Muhammad Ali Showing Wear and Tear
Not only did we have to lose him in the ring, but 1982 was the first year where we really got to see that we were slowly losing him on the microphone as well.  He’d always been slowing, and people close to Ali knew for years, but the permanence of his damage was becoming obvious.  The absence of the voice of boxing was perhaps more damaging than his retirement, as we can assume many people would tune into fights just to hear him speak.  He is still the most recognizable personality in the world, without the benefit of sound bites.

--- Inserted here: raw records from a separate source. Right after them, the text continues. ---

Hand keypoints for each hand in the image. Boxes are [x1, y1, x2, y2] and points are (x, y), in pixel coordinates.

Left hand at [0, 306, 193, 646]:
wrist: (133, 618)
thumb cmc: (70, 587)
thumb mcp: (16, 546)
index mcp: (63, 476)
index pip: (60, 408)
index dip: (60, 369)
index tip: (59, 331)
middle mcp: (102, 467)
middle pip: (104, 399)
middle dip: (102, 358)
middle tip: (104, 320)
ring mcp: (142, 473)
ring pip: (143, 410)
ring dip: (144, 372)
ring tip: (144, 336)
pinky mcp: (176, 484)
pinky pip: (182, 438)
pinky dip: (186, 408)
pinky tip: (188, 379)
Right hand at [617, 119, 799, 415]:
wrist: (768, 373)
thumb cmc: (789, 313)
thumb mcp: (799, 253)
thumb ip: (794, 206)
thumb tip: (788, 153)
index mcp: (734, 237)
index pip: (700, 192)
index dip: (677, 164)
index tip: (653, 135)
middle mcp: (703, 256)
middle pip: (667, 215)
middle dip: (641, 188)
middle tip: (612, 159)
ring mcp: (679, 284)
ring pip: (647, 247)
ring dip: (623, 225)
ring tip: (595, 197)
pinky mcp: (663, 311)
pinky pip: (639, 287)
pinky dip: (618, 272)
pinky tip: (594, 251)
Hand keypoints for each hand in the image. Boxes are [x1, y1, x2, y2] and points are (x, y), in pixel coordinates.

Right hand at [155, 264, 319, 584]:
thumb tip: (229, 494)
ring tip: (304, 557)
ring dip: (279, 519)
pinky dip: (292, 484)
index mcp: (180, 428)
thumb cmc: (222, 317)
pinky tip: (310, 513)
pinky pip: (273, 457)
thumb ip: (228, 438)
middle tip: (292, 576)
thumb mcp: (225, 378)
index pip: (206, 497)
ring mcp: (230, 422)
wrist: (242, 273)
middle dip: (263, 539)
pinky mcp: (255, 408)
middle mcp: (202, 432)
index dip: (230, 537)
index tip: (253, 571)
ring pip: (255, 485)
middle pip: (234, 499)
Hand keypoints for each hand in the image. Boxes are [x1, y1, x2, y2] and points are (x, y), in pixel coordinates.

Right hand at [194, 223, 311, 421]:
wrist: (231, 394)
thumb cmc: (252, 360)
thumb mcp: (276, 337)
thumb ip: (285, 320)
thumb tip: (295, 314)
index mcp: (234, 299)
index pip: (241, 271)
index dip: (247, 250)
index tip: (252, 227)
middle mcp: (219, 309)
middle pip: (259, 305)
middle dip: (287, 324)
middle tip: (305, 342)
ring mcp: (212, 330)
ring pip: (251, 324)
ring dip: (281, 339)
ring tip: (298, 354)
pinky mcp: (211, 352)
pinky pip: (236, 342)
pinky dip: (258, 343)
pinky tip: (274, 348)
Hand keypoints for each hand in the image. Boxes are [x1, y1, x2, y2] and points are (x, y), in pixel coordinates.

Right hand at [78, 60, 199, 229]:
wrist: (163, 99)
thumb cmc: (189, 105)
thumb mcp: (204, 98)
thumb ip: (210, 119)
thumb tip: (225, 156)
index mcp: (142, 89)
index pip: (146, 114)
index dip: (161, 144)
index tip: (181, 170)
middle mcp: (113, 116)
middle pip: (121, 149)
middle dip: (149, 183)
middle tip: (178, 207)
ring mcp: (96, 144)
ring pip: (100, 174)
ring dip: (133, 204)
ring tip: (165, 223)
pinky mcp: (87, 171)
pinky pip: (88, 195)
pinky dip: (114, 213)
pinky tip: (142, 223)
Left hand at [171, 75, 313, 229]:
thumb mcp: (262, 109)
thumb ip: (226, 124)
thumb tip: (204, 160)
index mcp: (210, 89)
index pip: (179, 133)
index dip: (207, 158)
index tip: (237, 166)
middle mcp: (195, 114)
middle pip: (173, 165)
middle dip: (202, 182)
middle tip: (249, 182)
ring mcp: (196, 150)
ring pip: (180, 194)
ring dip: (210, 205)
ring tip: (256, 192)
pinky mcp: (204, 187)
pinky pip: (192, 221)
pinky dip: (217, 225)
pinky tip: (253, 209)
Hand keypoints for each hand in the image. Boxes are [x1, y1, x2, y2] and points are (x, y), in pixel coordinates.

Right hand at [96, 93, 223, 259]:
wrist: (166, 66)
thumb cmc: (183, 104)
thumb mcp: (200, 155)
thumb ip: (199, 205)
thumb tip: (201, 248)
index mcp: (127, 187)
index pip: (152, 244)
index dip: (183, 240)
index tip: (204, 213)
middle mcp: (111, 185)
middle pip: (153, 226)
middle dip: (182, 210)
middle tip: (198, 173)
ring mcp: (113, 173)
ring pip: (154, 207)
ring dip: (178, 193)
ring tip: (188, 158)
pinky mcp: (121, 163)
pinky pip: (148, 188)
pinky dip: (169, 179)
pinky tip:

We needed this in 1982, because faces and voices were disappearing fast, like…

Sugar Ray Leonard’s Retirement
He was supposed to take the “star” reins from Ali, and run with them.  He did, for a brief period.  Of course, he did come back to electrify the boxing world a few years later, but the last golden face of the era closed his doors for business in 1982… the victim of a now perfectly curable eye injury.  This left several advertisers without a boxing face.  And the few that remained would soon exit as well, after…

The Death of Duk Koo Kim
Ray Mancini was another live-TV darling.  So much so, that millions of people watched a man beaten to death in the ring.  Mancini, once a ratings winner, had TV execs shying away from airing fights, and advertisers pulling the plug on potential deals.  This certainyl was not his fault, but the risk was a reality of boixng that team sports did not seem to have.  TV fights remained for several years, but the big names were rarely showcased anymore.  A bigger question is why auto racing (which carries a far higher risk of death) has not had the same problem… but that can be answered with 2 differences: 1) Death in auto racing happens quickly, and we are spared the gore.  In boxing it is slow, brutal, and we are left wondering if it could have been prevented by an earlier stoppage.  2) White people love auto racing, and excel at it.  Brown and black people do well at boxing.  It may be an unconscious racism… but things tend to get to the chopping block faster when there are not many voices in positions of power to speak up for it.  Boxing certainly did not need any more tragedy, as it was still reeling from…

The Death of Salvador Sanchez
Another fighter made for TV, and the emerging Latino market.  Not to mention, at age 23, he was only getting better, and bigger.  Rivalries with great fighters like Camacho and Chavez were probably on the way.  Chavez could not grab this market share until many years later, and had the annoying habit in the mid 1980’s of stinking it out on TV, while shining on closed circuit or off-TV fights.  His blowout of Roger Mayweather being the one noteworthy exception.

Sanchez, Mancini, and Leonard all exiting the mainstream left boxing to carry on the shoulders of less–charismatic champions like Hearns, Hagler, and Holmes.  By the time Tyson, Chavez, and De La Hoya came along, it was too late.  They would be stars of cable TV, and PPV, not network.  And even in the day when virtually everyone has cable… there is still a divide.  Imagine the NBA finals, Superbowl, or World Series being a PPV event.  Sure, some people would buy it, but bitterness and anger towards one’s pocket being picked would eventually drive fans away.  Advertisers and networks foot the bill for these sports.  They used to do so for boxing as well, but we can all point to one lousy year that changed all of that.